Funding eco-system or not, a lot of good ideas, a lot of high quality entrepreneurs and a lot of good startup companies are dreamt up, founded in and funded from out of this region. We just have to be realistic and focus on doing what we are good at and find our particular niche into today’s totally globalised startup eco-system.
And at TechCrunch Nordic and Mini Seedcamp there were actually some good ideas that at least to me seemed like an eye opener with respect to how we can actually improve the conditions and the success rate of Danish and regional startups. One of the presenters – I cannot remember who – suggested that those Danish entrepreneurs who had made it, having had their startups funded by international high value investors – be it VCs or angels – should be more visible to new Danish startups.
These individuals should make sure that they are – if not always present – then at least have their attention firmly fixed at events like those last week and other good events such as Startup Bootcamp, Startup Weekend, Venture Cup, First Friday and so on that take place in Denmark, and where a lot of very good talent is discovered these days.
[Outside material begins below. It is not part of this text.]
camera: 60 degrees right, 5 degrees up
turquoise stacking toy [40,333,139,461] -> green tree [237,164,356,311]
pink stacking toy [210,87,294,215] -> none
In Denmark these days, a lot of good activity takes place at these startup sandbox levels. When the VC and funding expertise is not available in Denmark, then a network of successful entrepreneurs should serve as a sort of intermediaries of the best of the creed from the sandbox to the best of the creed of international funding. People such as Tommy Ahlers, David Helgasson, David Heinemeier Hansson, Janus Friis, Alexander Aghassipour, Morten Lund, Henrik Werdelin and a lot of others should network more extensively here in Denmark and provide a bridge for the best of Danish startups to international investors both angels and VC in London, Boston and the Silicon Valley.
Such neural links would add so much more value. Getting access to pitching at the right conferences, to the people who hypes new interesting startups at the most influential blogs, to the right investors would promote a startup so much more than getting first round funding from a local VC with no international network and little understanding of the business model and its market. And I guess this type of networking already takes place. But I think that much could be done to improve its effectiveness.
Of course, this would mean that only a small fraction of Danish startups would get through to world class funding. Only the very best would make it. But at least the probability will diminish that uncut diamonds here in the region with such world class potential will not be discovered.
As for Danish VCs, transformation will have to take place as has been discussed before. Some Danish VCs will develop into international VCs and will face the tough competition in that market. Others – primarily those where the funds to a large extent derive from Danish government money – will continue operating primarily in Denmark. In my opinion, such purely Danish VCs should either be abandoned or should focus much more on providing seed money to startups in the sandbox. And of course with respect to such seed financing, a much better balance nust be struck between on the one side the far too much bureaucracy and paperwork that today makes applying for government backed funds a real hassle and on the other side the need for some checks and balances. But that is another discussion.